Crummell left for the United States in 1873 because of fear that the mulatto ascendancy would endanger his life. He served as the rector of St. Luke’s Church in Washington, D.C., until 1894. From 1895 to 1897, he was a professor at Howard University. He continued to fight for African American Christian scholarship and African redemption and established the American Negro Academy in 1897, one year before his passing.
Renowned sociology, W. E. B. Du Bois, described an encounter with Crummell in The Souls of Black Folk (1903), writing “I spoke to him [Crummell] politely, then curiously, then eagerly, as I began to feel the fineness of his character, his calm courtesy, the sweetness of his strength, and his fair blending of the hope and truth of life. Instinctively I bowed before this man, as one bows before the prophets of the world.”

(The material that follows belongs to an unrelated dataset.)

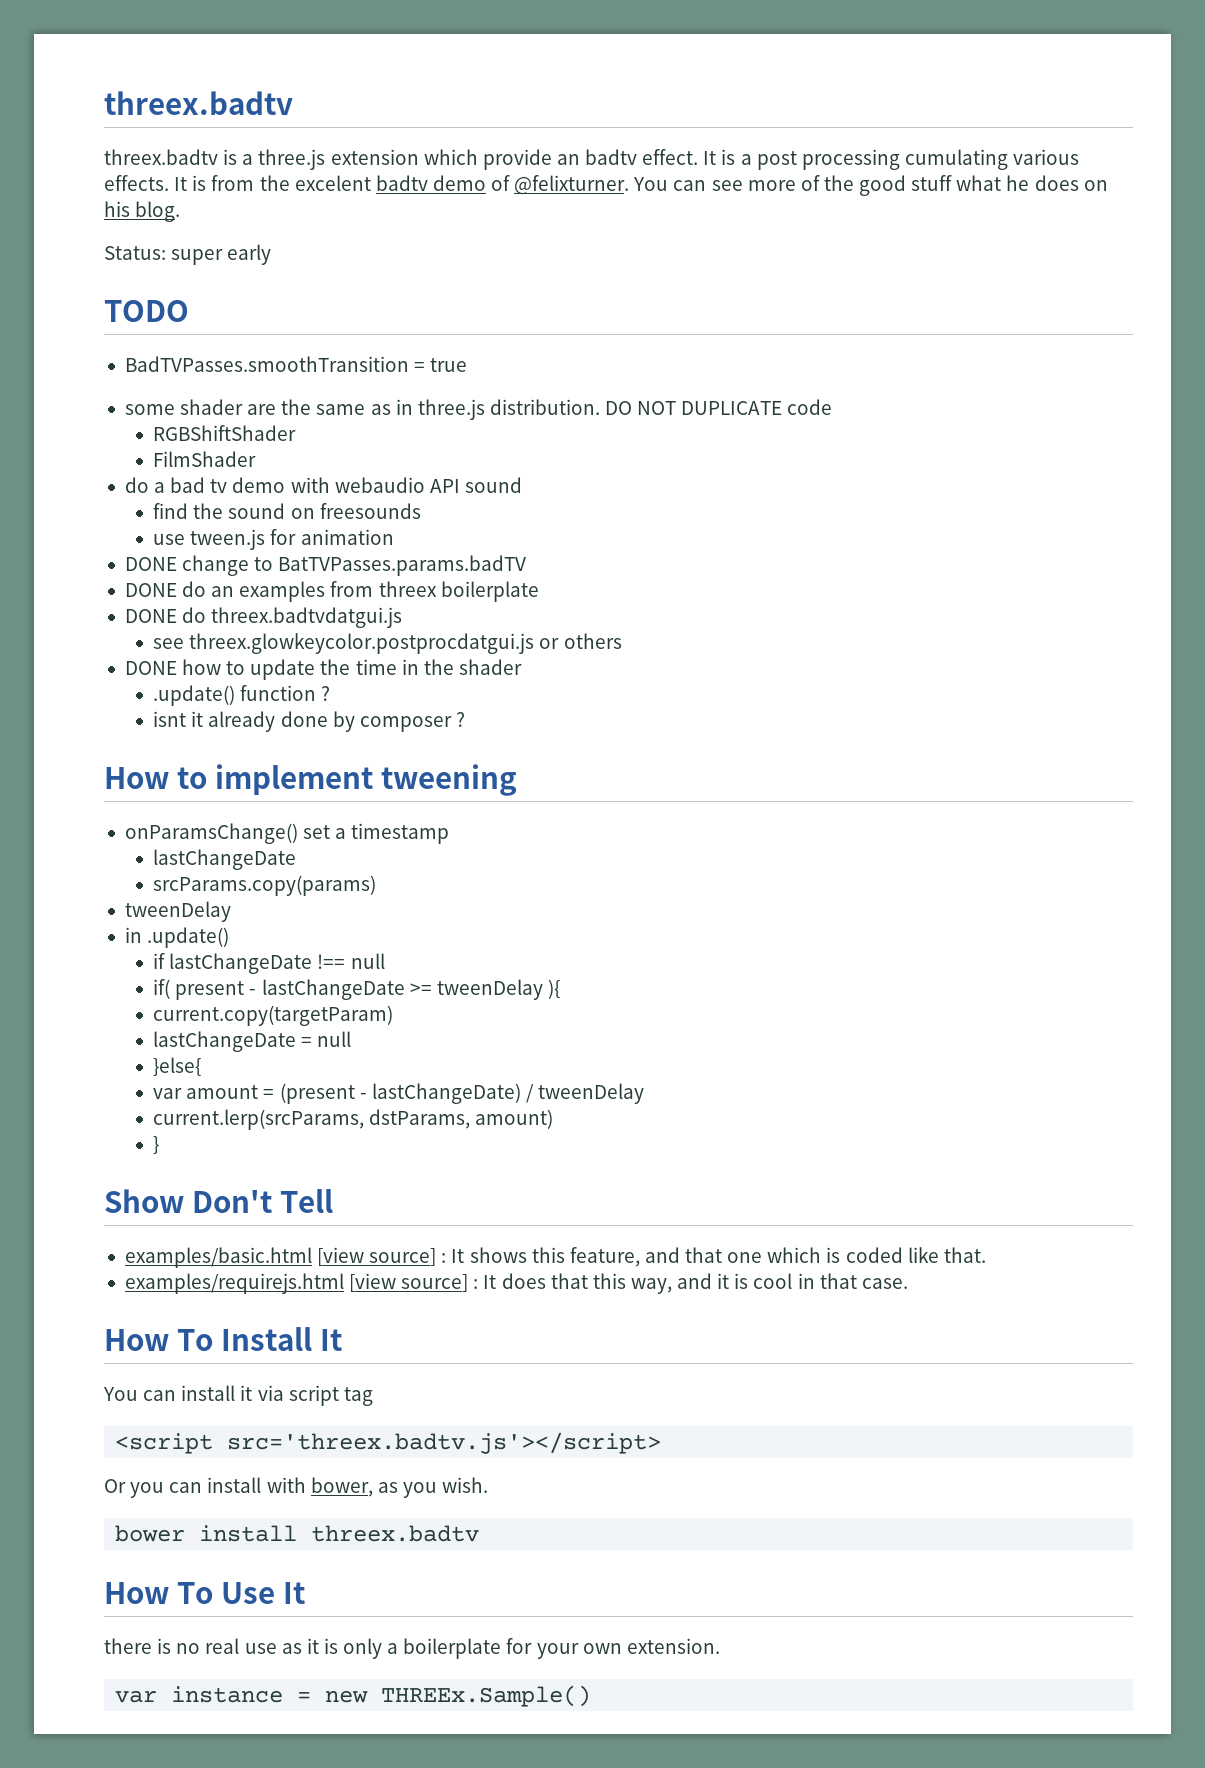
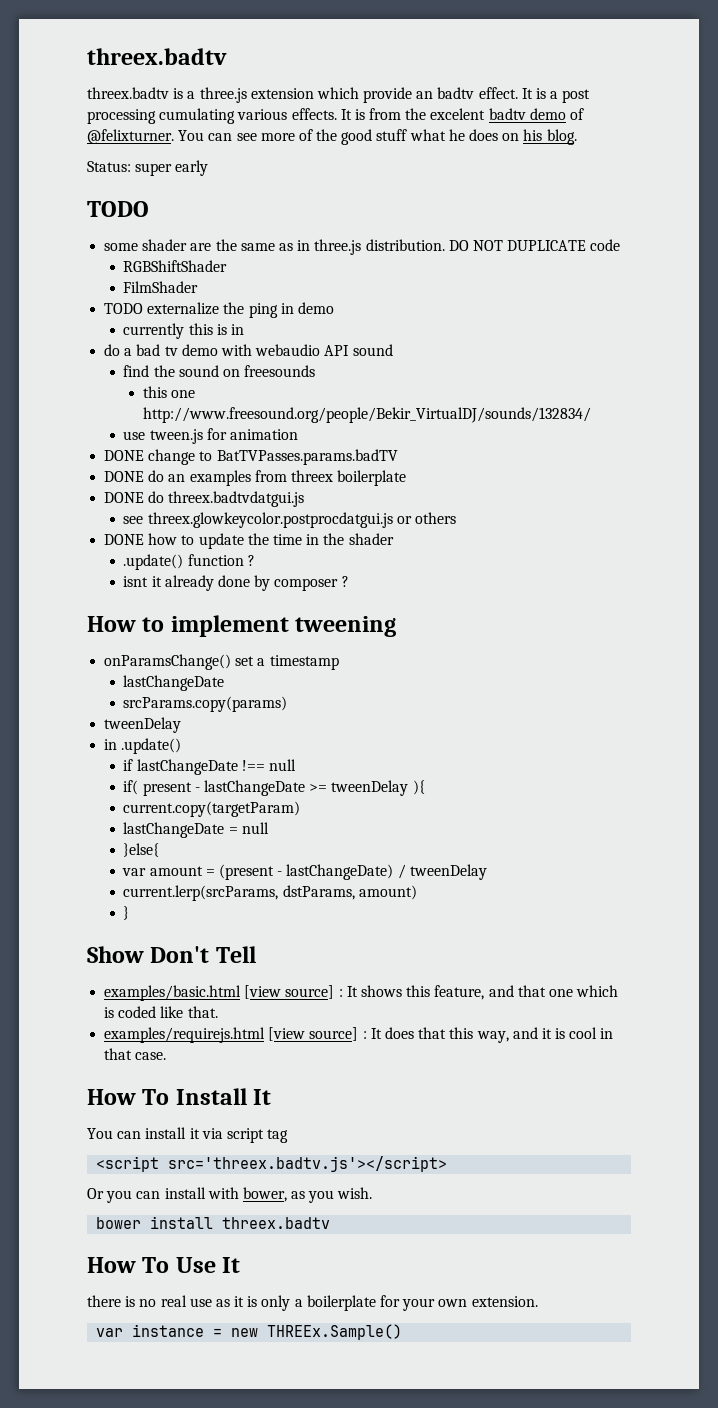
[124,356,468,372] // BadTVPasses.smoothTransition = true -> (149, 209) none
(257, 459) none -> [104,302,334,318] [123,323,245,339] // TODO externalize the ping in demo // currently this is in
(421, 511) none -> [142,386,196,398] [142,407,591,423] // this one http://www.freesound.org/people/Bekir_VirtualDJ/sounds/132834/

As Du Bois’ words testify, Crummell was an unforgettable figure who left behind an incredible legacy. Yet, set against the story of his entry into the exclusive halls of learning at Cambridge, are the untold narratives of many deserving Black individuals who were denied access to the university, both in Crummell’s time and today. Only 137 Black undergraduate students from the UK were admitted to Cambridge University in the 2020–2021 academic year, which is a record number in the institution’s history but represents a mere 4.6% of the total student intake. The underrepresentation of Black students in Cambridge as well as more general structural concerns of racial inequality that exist inside the University has drawn significant criticism.

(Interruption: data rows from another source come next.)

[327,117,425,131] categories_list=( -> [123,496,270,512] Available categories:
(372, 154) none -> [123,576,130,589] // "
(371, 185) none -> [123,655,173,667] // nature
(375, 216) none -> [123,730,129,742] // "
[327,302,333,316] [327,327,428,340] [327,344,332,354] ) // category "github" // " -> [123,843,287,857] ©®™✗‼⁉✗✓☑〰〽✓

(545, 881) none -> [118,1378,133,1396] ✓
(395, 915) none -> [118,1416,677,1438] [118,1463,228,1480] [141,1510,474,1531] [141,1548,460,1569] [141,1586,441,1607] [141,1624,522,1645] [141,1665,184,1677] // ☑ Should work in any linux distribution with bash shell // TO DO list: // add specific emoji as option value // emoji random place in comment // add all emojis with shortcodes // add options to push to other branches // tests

Honoring Crummell’s legacy requires a firm commitment to not only remembering him but also taking tangible steps to promote real inclusion in the university space. As Crummel once said, “We read the future by reading the past.” Therefore, reflections on the brilliance of our first Black Cantab and the causes to which he devoted his life should guide our efforts to make Cambridge more accessible to deserving Black students worldwide.